The lead author of the extreme Mad Cow and Mad Lamb Disease fatality projections in the early 2000s is a familiar name for epidemiological modeling. 

It was Neil Ferguson of the ICL team.

As with the present crisis, a high degree of uncertainty has loomed over epidemiological forecasts in the past. Such uncertainty is likely unavoidable, but it also produces a wide range of competing projections. When governments design policy based on epidemiological forecasts, their choice of the model to use could be the difference between a mild mitigation strategy and a large proactive intervention, such as the mass slaughter of livestock in the case of Mad Cow Disease or aggressive and wide-scale societal lockdowns in the case of COVID-19.

That choice, often made amid severe data limitations, is often presented to the public as an unfortunate but necessary action to forestall an apocalyptic scenario from playing out. But we must also consider the unseen harms incurred when politicians base decisions on a modeled scenario that is not only unlikely but also wildly alarmist and likely exaggerated by the dual temptations of media attention and gaining the ear of politicians.
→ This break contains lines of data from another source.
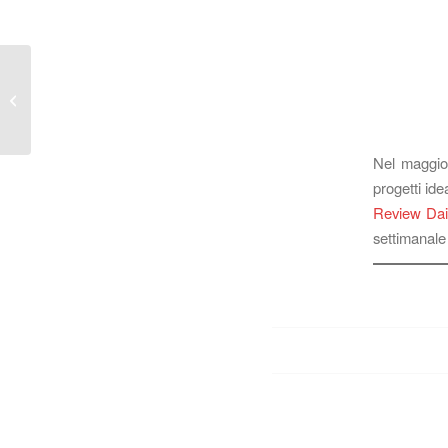
Dall’edizione del
LabLitArch a
Gerusalemme
Nel maggi
progetti ide
Review Dai
settimanale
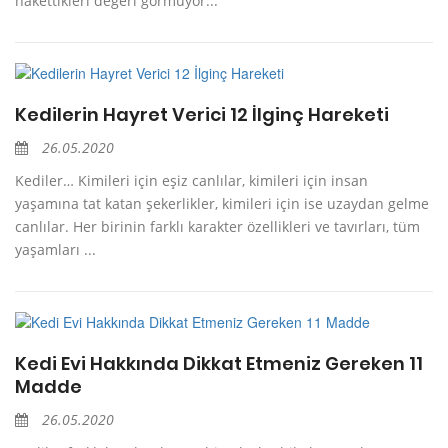
hakettikleri değeri görmüyor...
Kedilerin Hayret Verici 12 İlginç Hareketi
26.05.2020
Kediler… Kimileri için eşiz canlılar, kimileri için insan
yaşamına tat katan şekerlikler, kimileri için ise uzaydan gelme
canlılar. Her birinin farklı karakter özellikleri ve tavırları, tüm
yaşamları ...
Kedi Evi Hakkında Dikkat Etmeniz Gereken 11
Madde
26.05.2020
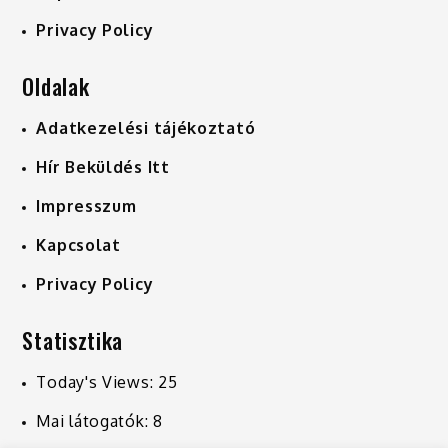
Privacy Policy
Oldalak
Adatkezelési tájékoztató
Hír Beküldés Itt
Impresszum
Kapcsolat
Privacy Policy
Statisztika
Today's Views:
25
Mai látogatók:
8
Given the high uncertainties revealed by statistical scrutiny of epidemiological models including among other medical experts, the presumption should go the other way instead. What is warranted is not bold political action in response to speculative models generated with little transparency and dubious suppositions, but rather extreme caution when relying on the very same models to determine policy.

*Correction. An earlier version identified the 1.1 million projection with the ICL “do nothing” scenario. It reflects a scenario with moderate set of mitigation policies.